JohnRobb : If we look at today's global environment we see a relatively high performance system driven by real-time global markets and rapid technological progress. Its performance explains why it is spreading so quickly. However, it is also moderately unstable. In our drive towards higher levels of performance we pursued a path of rampant global interconnectivity that has quickly outpaced our ability to dampen excess. The old dampening functions of borders, distance, government, etc are quickly fading. The result is a system vulnerable to rogue feedback. Even a small amount of it can cause global reverberations. Worse, there are people actively working on ways to introduce this rogue feedback. Iraq is a great demonstration of our inability to dampen excess in the face of active opposition (notice how our goals have drifted from building an allied democracy to stopping civil war).

The long-term solution is to build more stability into the system. The best approach I can think of is a highly interconnected but fundamentally decentralized system (most of the benefits of interconnectivity but with lots of local control). Unfortunately, we are far from realizing that goal, since our current view of the world is based on old models.


This conclusion also calls into question the efficacy of the idea that merely increasing connectivity is an answer to our problems. Increasing connectivity too fast, in a system without intrinsic dampening or control systems that work, will only accelerate the chaos (human nature doesn't change as fast as technology).

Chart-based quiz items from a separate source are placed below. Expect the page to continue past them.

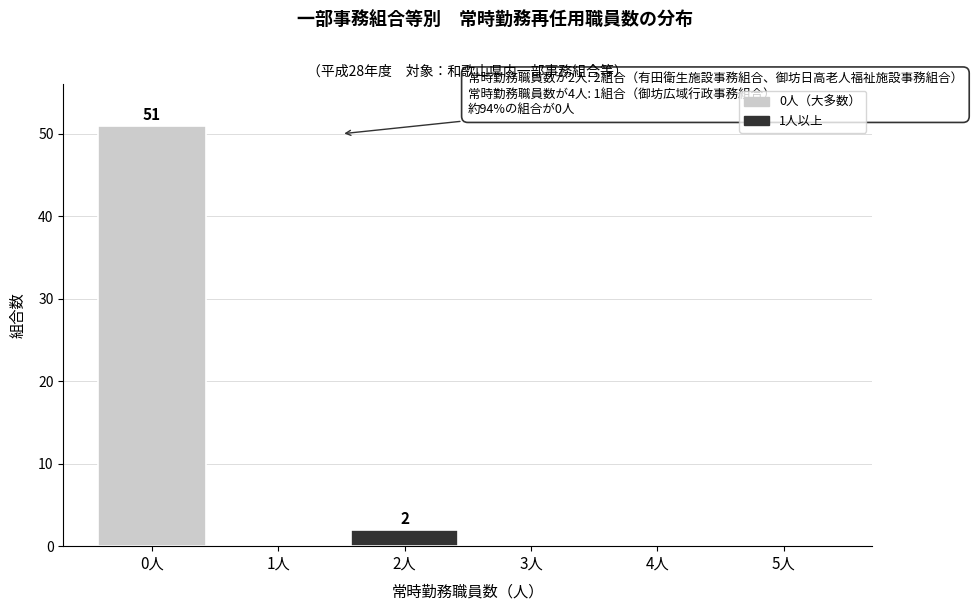

Reading right to left, extract all data points from this chart.

5人=0	4人=0	3人=0	2人=2	1人=0	0人=51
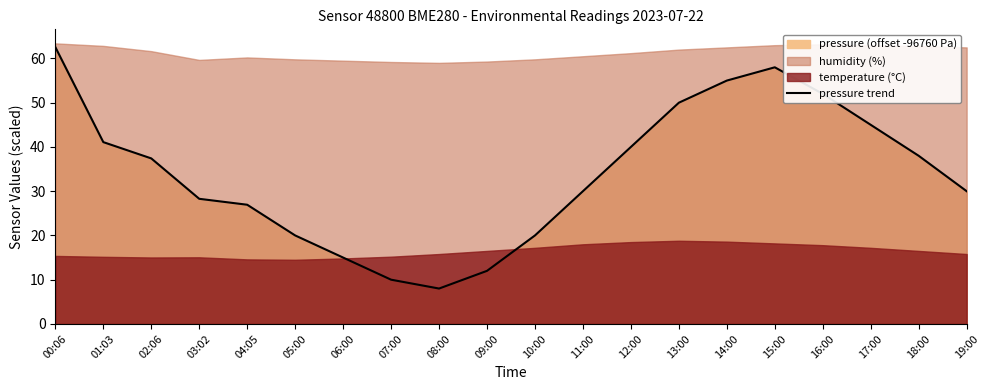

The pressure trend series shows 36.8 at 03:02. True or false?

False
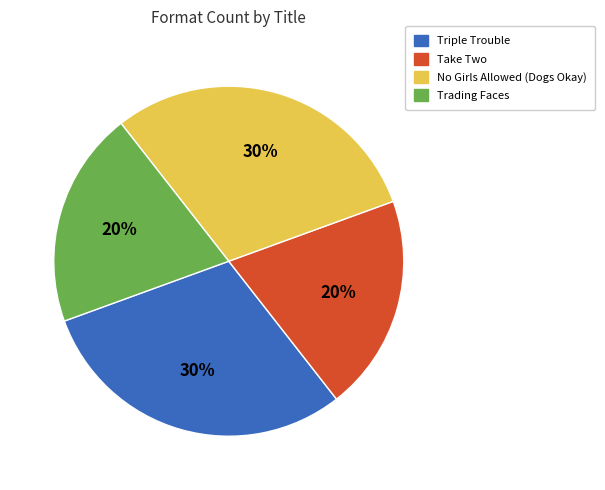

The No Girls Allowed (Dogs Okay) slice represents 30% of the pie. True or false?

True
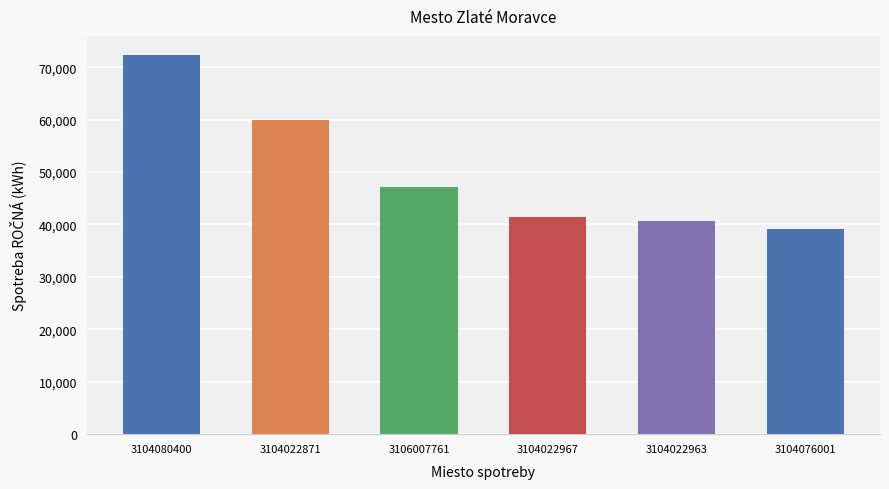

What is the sum of all values?

300463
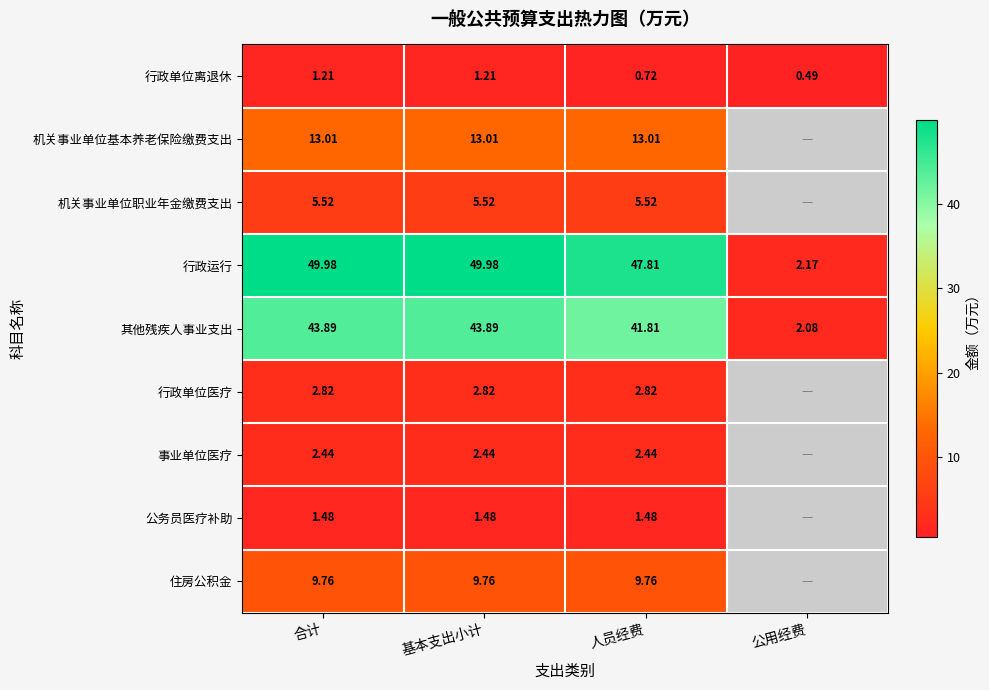

At which label does 行政单位离退休 first exceed 1?

合计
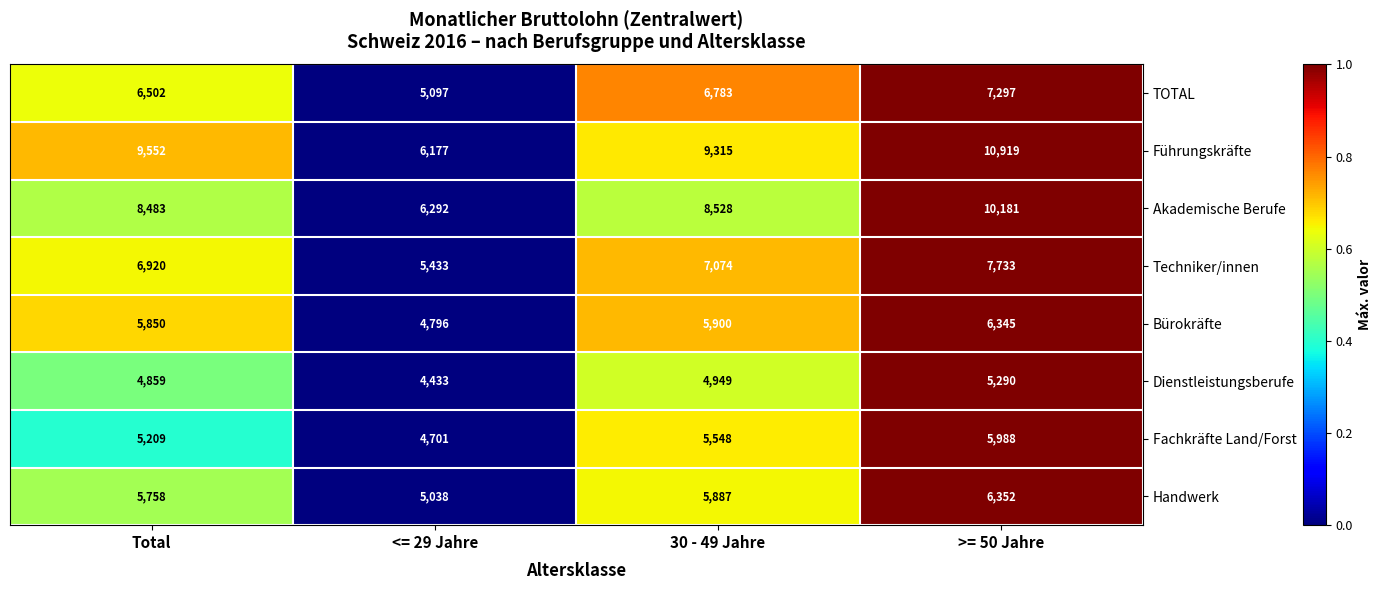

Which series changed the most between Total and <= 29 Jahre?

Führungskräfte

If you need proof of that, spend some time reading Jihadi Web sites and pondering the rapid growth of transnational crime. Also, the complexity of this system puts the lie to the idea that we know how to actively dampen its behavior through centralized systems of control. We neither have the scale nor the CollectiveIntelligence to pull it off. The only real solution rests on redesigning the system itself, to enable it to become more tolerant of rogue feedback.